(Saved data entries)
★ ★ ★ ★

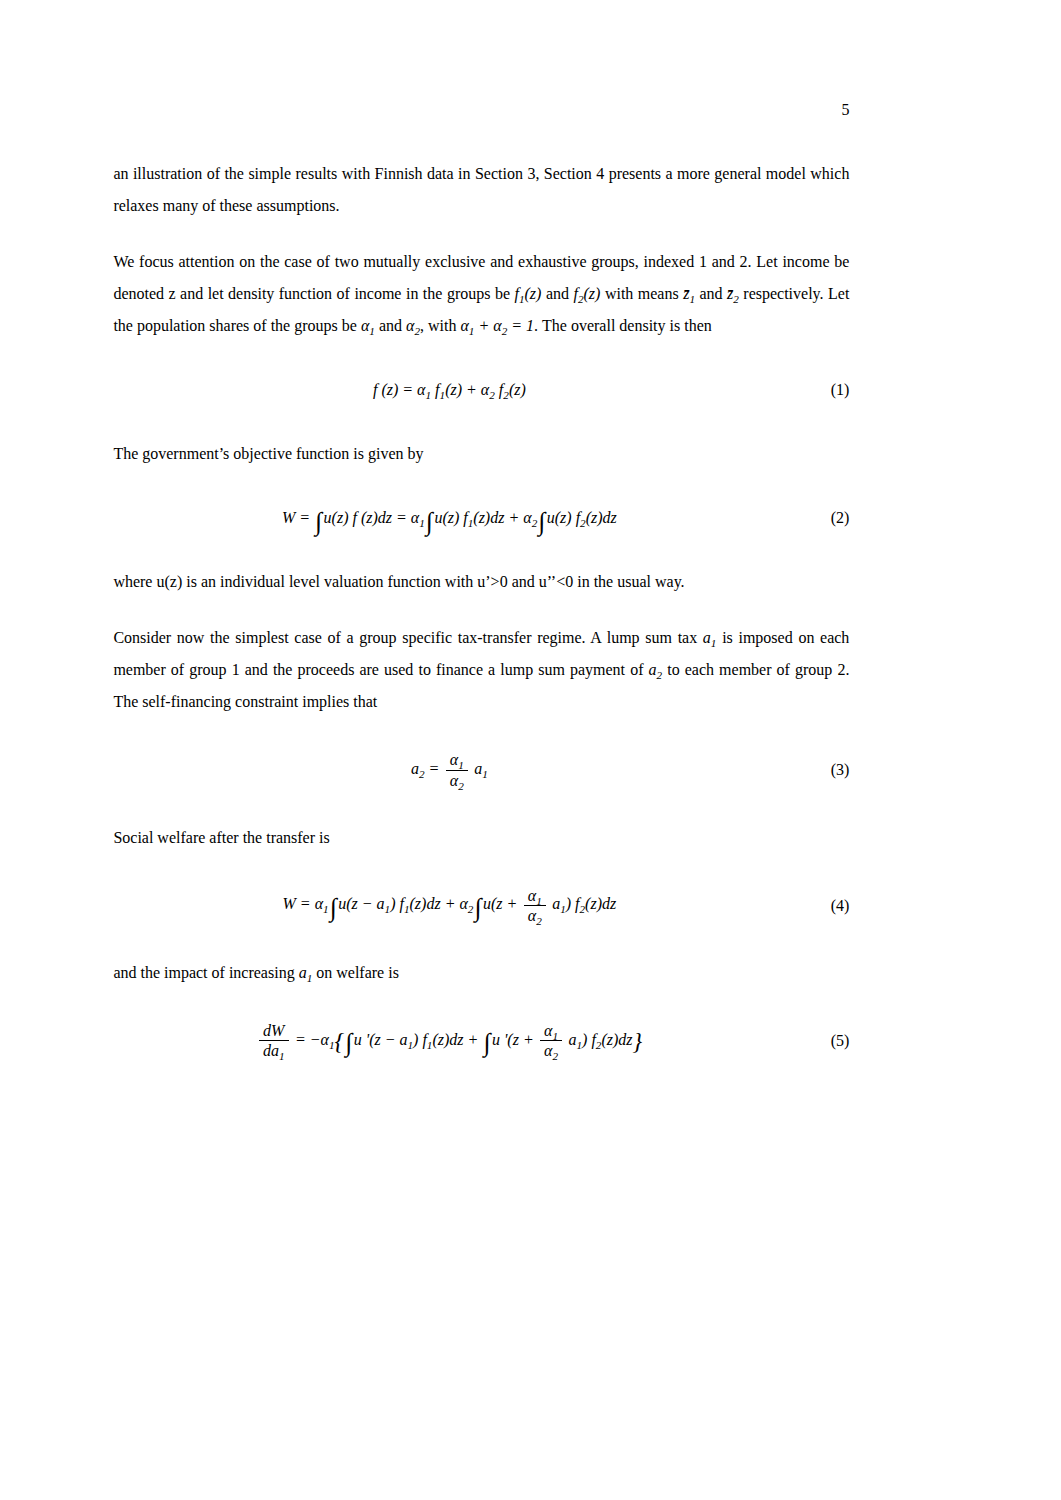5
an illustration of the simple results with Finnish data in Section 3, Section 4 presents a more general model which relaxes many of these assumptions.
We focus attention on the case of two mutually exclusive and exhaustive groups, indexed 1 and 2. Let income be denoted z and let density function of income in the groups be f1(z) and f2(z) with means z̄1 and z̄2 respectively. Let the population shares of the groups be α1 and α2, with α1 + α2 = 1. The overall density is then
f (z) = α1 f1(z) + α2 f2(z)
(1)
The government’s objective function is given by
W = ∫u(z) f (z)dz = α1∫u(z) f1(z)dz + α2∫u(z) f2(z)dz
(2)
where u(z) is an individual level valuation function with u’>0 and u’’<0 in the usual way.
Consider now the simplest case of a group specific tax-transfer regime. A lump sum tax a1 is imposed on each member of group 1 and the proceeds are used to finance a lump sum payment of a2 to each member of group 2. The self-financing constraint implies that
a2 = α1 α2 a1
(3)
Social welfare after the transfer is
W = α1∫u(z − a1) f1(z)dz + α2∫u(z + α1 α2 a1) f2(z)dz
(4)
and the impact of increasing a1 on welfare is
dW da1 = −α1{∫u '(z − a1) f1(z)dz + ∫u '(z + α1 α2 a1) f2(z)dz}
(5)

★ ★ ★ ★

→ **WHAT THE TASK ASKS**
With pictures removed, write out exactly each line of the entries from the first through the line that holds "where u(z) is".

→ **YOUR RESPONSE**
5
an illustration of the simple results with Finnish data in Section 3, Section 4 presents a more general model which relaxes many of these assumptions.
We focus attention on the case of two mutually exclusive and exhaustive groups, indexed 1 and 2. Let income be denoted z and let density function of income in the groups be f1(z) and f2(z) with means z̄1 and z̄2 respectively. Let the population shares of the groups be α1 and α2, with α1 + α2 = 1. The overall density is then
f (z) = α1 f1(z) + α2 f2(z)
(1)
The government’s objective function is given by
W = ∫u(z) f (z)dz = α1∫u(z) f1(z)dz + α2∫u(z) f2(z)dz
(2)
where u(z) is an individual level valuation function with u’>0 and u’’<0 in the usual way.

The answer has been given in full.